[tuhopuu-devel] missing uv-edit propedit code

Brecht Van Lommel tuhopuu-devel@blender.org
19 Feb 2004 22:01:02 +0000


Hi,

On Thu, 2004-02-19 at 20:27, BjornMose wrote:
> hi brecht, hi all,
> the feature list and your post a elysiun says there was a proportional
> editing in UV edit
> but CVS mailing list does not show any commit neither tuhopuu checkout gives
> any code?
> is this a CVS server hickup or didn't you commit ?

Viewcvs seems to know it:

http://projects.blender.org/viewcvs/viewcvs.cgi/tuhopuu2/source/blender/src/editsima.c?rev=1.9&cvsroot=tuhopuu&content-type=text/vnd.viewcvs-markup

Did you maybe change some code? I don't think cvs will auto-merge the
changes when doing an update. Tuhopuu-cvs mailing list messages always
arrive late here btw.

> before you start face select, did you look at my new "active face" stuff?

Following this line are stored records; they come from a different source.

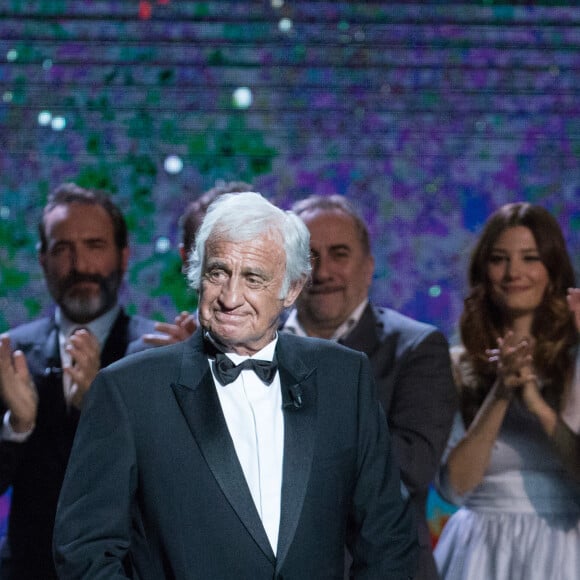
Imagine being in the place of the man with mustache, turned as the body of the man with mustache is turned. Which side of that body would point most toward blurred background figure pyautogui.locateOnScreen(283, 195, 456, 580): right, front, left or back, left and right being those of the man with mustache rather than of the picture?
left

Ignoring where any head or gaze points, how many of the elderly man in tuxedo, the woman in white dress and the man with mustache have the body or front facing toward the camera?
3

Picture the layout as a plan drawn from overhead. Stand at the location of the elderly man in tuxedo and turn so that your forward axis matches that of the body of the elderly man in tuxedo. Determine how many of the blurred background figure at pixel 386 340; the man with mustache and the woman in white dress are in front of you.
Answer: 0

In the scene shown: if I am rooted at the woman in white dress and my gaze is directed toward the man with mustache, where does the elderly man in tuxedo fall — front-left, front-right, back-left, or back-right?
front-left

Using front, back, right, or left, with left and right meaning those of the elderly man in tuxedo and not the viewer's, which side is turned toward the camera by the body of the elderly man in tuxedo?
front

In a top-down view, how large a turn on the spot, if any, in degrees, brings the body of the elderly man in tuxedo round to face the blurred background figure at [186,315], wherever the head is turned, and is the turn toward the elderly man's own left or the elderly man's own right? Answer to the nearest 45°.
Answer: approximately 180°

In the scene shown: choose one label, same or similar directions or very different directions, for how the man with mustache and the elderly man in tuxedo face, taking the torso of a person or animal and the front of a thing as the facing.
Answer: same or similar directions

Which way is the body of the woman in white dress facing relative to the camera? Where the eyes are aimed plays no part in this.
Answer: toward the camera

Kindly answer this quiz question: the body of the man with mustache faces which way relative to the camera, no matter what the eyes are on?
toward the camera
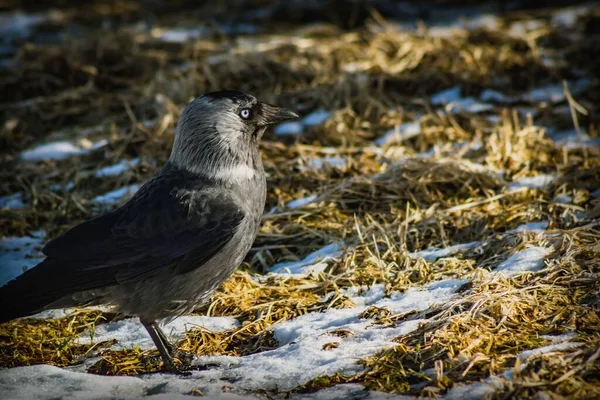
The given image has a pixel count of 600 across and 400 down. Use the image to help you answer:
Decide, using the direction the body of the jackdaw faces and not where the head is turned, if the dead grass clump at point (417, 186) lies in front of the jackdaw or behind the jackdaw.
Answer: in front

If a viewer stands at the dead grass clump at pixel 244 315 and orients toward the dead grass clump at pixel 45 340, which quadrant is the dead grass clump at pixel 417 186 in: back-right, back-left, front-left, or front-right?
back-right

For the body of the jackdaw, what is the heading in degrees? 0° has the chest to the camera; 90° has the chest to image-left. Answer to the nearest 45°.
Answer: approximately 270°

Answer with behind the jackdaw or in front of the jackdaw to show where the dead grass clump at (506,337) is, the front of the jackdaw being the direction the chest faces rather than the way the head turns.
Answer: in front

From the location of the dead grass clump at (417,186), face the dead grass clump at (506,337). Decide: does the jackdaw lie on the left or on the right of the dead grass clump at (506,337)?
right
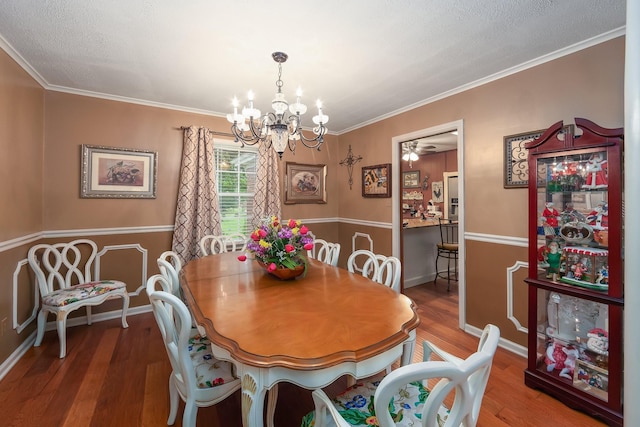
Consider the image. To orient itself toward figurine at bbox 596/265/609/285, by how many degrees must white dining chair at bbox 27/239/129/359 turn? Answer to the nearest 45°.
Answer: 0° — it already faces it

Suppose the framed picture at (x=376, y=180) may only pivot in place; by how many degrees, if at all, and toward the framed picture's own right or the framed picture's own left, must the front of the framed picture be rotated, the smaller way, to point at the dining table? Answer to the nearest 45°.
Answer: approximately 45° to the framed picture's own left

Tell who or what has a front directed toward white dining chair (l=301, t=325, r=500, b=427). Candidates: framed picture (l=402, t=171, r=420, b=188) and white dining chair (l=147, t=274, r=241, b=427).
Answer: the framed picture

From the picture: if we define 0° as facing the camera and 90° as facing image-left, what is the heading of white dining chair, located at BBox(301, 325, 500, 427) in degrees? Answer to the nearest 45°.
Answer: approximately 135°

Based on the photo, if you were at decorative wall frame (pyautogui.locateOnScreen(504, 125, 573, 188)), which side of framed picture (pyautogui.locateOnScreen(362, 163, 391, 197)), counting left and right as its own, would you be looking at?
left

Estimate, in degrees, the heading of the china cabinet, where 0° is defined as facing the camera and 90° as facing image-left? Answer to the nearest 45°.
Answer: approximately 45°

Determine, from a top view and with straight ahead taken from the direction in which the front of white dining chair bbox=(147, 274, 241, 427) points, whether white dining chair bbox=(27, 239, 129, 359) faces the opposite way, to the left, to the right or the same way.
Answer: to the right

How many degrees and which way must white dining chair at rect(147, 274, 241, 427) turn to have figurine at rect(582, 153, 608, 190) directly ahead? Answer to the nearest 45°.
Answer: approximately 45° to its right

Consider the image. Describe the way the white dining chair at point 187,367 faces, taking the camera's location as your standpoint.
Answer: facing away from the viewer and to the right of the viewer

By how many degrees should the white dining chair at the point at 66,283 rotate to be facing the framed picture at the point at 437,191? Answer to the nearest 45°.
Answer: approximately 45° to its left
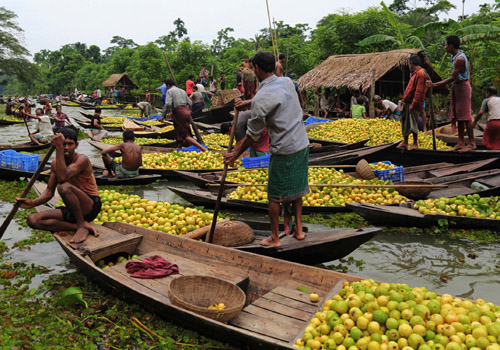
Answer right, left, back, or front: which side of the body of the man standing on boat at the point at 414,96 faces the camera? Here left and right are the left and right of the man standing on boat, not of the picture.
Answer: left

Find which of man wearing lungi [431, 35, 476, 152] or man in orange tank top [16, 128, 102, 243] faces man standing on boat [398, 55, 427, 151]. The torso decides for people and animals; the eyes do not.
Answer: the man wearing lungi

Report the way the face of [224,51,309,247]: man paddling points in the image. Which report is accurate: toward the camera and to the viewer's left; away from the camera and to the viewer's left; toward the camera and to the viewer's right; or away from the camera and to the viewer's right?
away from the camera and to the viewer's left

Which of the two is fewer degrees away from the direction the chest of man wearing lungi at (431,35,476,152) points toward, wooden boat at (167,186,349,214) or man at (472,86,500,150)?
the wooden boat

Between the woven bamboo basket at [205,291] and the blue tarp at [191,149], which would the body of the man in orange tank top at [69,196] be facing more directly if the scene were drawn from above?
the woven bamboo basket

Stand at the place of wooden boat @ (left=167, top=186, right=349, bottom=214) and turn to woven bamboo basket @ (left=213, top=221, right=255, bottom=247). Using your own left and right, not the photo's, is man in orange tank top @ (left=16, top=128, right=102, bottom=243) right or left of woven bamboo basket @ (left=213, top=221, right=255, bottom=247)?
right

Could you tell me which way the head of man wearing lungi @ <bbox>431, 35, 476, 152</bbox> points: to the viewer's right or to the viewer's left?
to the viewer's left
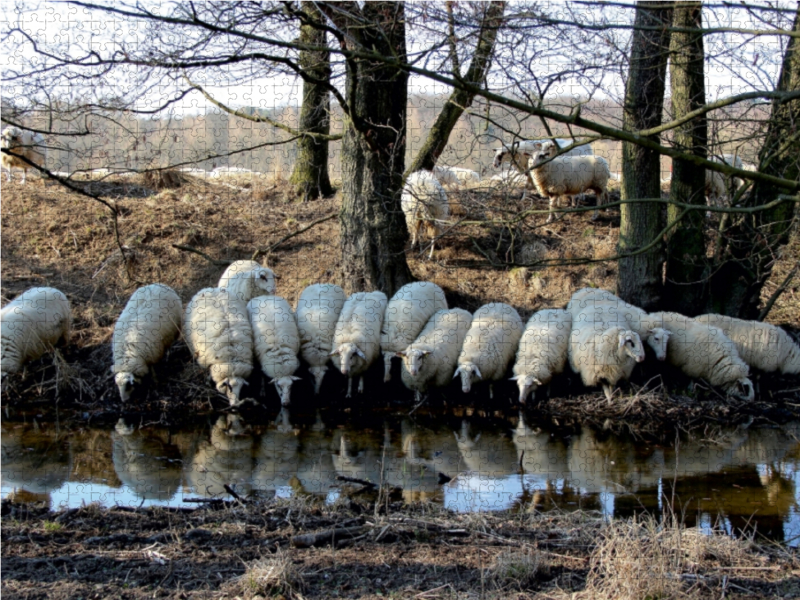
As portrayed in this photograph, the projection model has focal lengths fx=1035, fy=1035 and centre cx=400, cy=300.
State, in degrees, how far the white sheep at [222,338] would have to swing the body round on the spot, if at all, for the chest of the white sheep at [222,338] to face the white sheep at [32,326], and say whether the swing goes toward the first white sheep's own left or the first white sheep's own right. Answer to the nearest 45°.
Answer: approximately 90° to the first white sheep's own right

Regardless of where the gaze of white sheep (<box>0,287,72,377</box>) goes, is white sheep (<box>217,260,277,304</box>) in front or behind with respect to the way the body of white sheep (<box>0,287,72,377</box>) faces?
behind

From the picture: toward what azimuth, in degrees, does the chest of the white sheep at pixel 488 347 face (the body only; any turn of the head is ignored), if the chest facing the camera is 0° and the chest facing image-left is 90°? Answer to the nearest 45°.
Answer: approximately 45°

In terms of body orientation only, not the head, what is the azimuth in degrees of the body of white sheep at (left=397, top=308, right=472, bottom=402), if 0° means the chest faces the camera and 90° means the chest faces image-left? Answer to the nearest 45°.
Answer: approximately 45°

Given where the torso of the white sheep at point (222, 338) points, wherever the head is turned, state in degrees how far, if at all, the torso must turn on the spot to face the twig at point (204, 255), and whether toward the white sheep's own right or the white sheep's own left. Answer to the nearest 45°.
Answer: approximately 180°

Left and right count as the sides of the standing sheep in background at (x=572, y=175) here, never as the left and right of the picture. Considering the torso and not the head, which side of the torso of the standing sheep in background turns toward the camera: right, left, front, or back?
left

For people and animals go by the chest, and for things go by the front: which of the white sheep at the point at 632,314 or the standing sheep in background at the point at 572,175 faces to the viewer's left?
the standing sheep in background

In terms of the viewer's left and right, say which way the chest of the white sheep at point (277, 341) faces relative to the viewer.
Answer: facing the viewer

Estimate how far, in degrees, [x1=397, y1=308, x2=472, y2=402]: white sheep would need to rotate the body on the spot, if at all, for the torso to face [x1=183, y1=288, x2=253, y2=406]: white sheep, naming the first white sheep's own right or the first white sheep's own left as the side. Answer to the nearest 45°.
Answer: approximately 45° to the first white sheep's own right

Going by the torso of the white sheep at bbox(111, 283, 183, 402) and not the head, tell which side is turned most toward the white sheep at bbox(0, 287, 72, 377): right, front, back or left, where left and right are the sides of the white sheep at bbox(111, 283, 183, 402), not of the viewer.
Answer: right

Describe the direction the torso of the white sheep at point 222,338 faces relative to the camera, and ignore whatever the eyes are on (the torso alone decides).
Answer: toward the camera

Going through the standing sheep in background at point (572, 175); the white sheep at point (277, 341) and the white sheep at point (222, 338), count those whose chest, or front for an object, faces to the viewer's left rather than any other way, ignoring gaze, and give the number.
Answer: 1

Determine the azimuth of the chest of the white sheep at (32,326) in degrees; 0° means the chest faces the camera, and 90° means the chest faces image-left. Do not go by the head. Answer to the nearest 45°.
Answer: approximately 45°

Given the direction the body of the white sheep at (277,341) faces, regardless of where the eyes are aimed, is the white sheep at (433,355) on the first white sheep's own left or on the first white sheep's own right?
on the first white sheep's own left
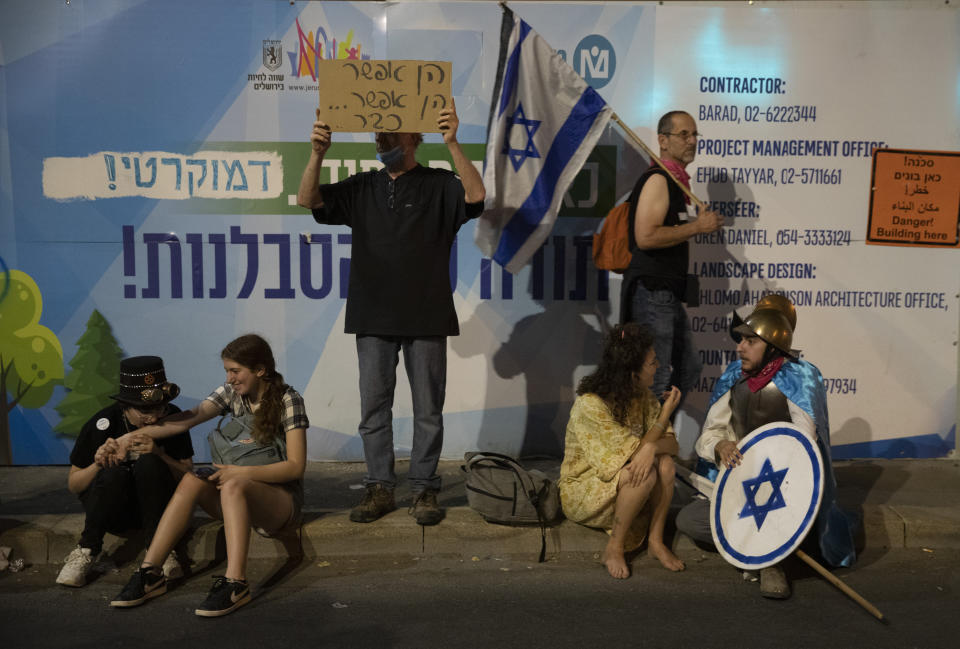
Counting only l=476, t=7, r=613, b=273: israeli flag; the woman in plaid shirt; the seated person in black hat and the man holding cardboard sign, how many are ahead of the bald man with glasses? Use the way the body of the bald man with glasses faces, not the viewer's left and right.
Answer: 0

I didn't start it, I didn't even know if I was going to do it or not.
Wasn't sure if you were working on it. I did check out the "active face"
stuff. Works nicely. Only criticism would be the drawing of an active
face in the UV editor. Seems to be a little inconsistent with the rest
of Blender with those thick lines. Also, the black white stippled lines
in the UV editor give strange effects here. If you scale/rotate/move
some texture vertices it's like there are crawling ants on my screen :).
Wasn't the case with the old code.

Anyway, I'm now working on finishing the undo, and I'll probably attempt
to do those transparent faces in both 3d view and the UV editor as in
William Reynish's proposal: http://www.shadeless.dk/ui/uveditor.htm. UV
editor should be trivial, and the 3d view is also possible because it
works with Draw Faces and Solid viewport shading in editmode.

> btw
> i did look at the "cow flatten etc.." papers:
> "BIG FISH !" but i think we can make it.
> there are more than one math issues to tackle.
> i am going to provide brief overview the bext days.

Yes, the algorithms are complicated, but wouldn't a full automatic cow
flattening implementation be awesome? We'll have an example
implementation, so if we're stuck we can always look at that. Bruno Lévy
offered help, so I think he'll answer our questions if we ask nicely :).
Too bad the ABF++/ABF code will not be available until May. ABF and the
algorithms floating around it are my personal favorite, but we'll need
to compare the algorithms further. Luckily we can use Graphite for that.

There are essentially 4 unwrapping steps:
- seam cutting
- unfolding
- parametrization optimization (relaxing)
- texture atlas packing

Each step on it's own is useful to the user, so we don't have to have
them all immediately. I find them all really interesting though.